Personal information
- Full name: Daniel Joseph Noonan
- Date of birth: 29 November 1968 (age 56)
- Original team(s): Mooroolbark Football Club, Eastern District Football League / Clarence (TFL Statewide)
- Debut: Round 3, 1991, Brisbane Bears vs. Carlton, at Princes Park
- Height: 188 cm (6 ft 2 in)
- Weight: 88 kg (194 lb)

Playing career^{1}
- Years: Club / Games (Goals)
- 1991–1993: Brisbane Bears / 55 (19)
- ^{1} Playing statistics correct to the end of 1993.

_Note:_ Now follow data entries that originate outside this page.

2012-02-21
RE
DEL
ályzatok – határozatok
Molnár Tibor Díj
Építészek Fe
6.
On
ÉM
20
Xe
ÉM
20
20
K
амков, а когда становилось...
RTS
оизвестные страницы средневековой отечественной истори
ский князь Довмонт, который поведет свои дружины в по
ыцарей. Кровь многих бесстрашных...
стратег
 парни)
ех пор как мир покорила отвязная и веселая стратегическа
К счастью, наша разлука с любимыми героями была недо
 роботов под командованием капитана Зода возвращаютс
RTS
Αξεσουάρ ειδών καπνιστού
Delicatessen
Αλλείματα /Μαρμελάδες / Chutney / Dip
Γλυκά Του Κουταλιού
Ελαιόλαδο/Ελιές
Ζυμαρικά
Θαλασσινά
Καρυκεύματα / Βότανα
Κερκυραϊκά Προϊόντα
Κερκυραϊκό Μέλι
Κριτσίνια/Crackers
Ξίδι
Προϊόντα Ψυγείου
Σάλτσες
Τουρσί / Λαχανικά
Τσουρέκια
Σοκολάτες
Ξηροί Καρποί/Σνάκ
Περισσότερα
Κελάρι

= Danny Noonan (Australian footballer) =

Australian rules footballer

Danny Noonan (born 29 November 1968) is a former Australian rules footballer who played with the Brisbane Bears in the Australian Football League (AFL) during the early 1990s. He also spent time in Tasmania with Tasmanian Football League (TFL) club Clarence and was an interstate representative for Tasmania.

==Football career==
Noonan, from Mooroolbark, was a reserves footballer at Carlton as a youngster but he left without making a senior appearance. He joined Clarence, playing his first TFL season in 1988 and winning their Best and Fairest award in 1990.

Brisbane recruited Noonan to the AFL with a pre-draft selection in 1990. A utility, he had 31 disposals in his debut game and played at Brisbane for three seasons before returning to Clarence.

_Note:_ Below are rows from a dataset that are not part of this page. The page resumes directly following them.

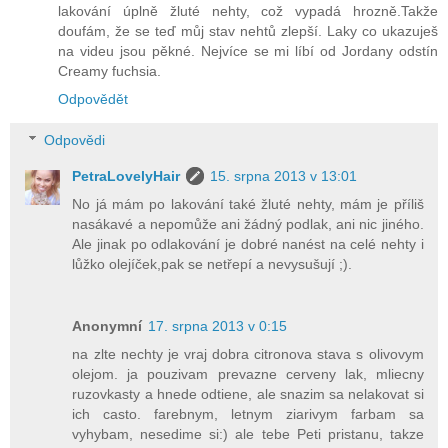
lakování úplně žluté nehty, což vypadá hrozně.Takže
doufám, že se teď můj stav nehtů zlepší. Laky co ukazuješ
na videu jsou pěkné. Nejvíce se mi líbí od Jordany odstín
Creamy fuchsia.
Odpovědět
Odpovědi
PetraLovelyHair
15. srpna 2013 v 13:01
No já mám po lakování také žluté nehty, mám je příliš
nasákavé a nepomůže ani žádný podlak, ani nic jiného.
Ale jinak po odlakování je dobré nanést na celé nehty i
lůžko olejíček,pak se netřepí a nevysušují ;).
Anonymní
17. srpna 2013 v 0:15
na zlte nechty je vraj dobra citronova stava s olivovym
olejom. ja pouzivam prevazne cerveny lak, mliecny
ruzovkasty a hnede odtiene, ale snazim sa nelakovat si
ich casto. farebnym, letnym ziarivym farbam sa
vyhybam, nesedime si:) ale tebe Peti pristanu, takze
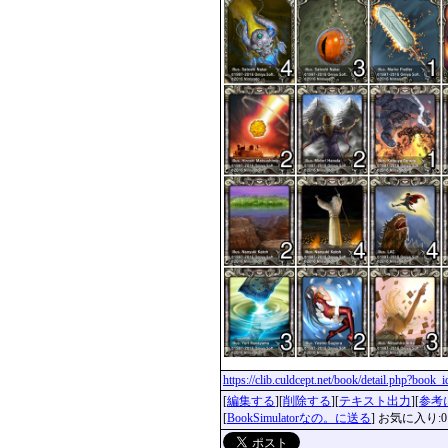
https://clib.culdcept.net/book/detail.php?book
[
編集する
][
削除する
][
テキスト出力
][
参考
[
BookSimulatorなの。に送る
] お気に入り:0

In his second stint at Clarence he won two further Best and Fairests as well as back to back William Leitch Medals in 1995 and 1996. His 1995 medal caused a great divide and contention in the state and indeed the league when he was caught on camera deliberately king hitting superstar North Launceston on-baller Marcus Todman during the grand final.

His last TFL game was a premiership, with a Darrel Baldock Medal winning performance in the 1997 Grand Final win against Burnie.

==Post-football career==
After his football career Noonan became a financial planner. In 2017 he pleaded guilty to 107 counts of fraudulently misappropriating, or stealing, $2.5 million from clients of his financial planning company to fund his gambling addiction. He was sentenced to six-and-a-half years in jail with a minimum sentence of just over three years.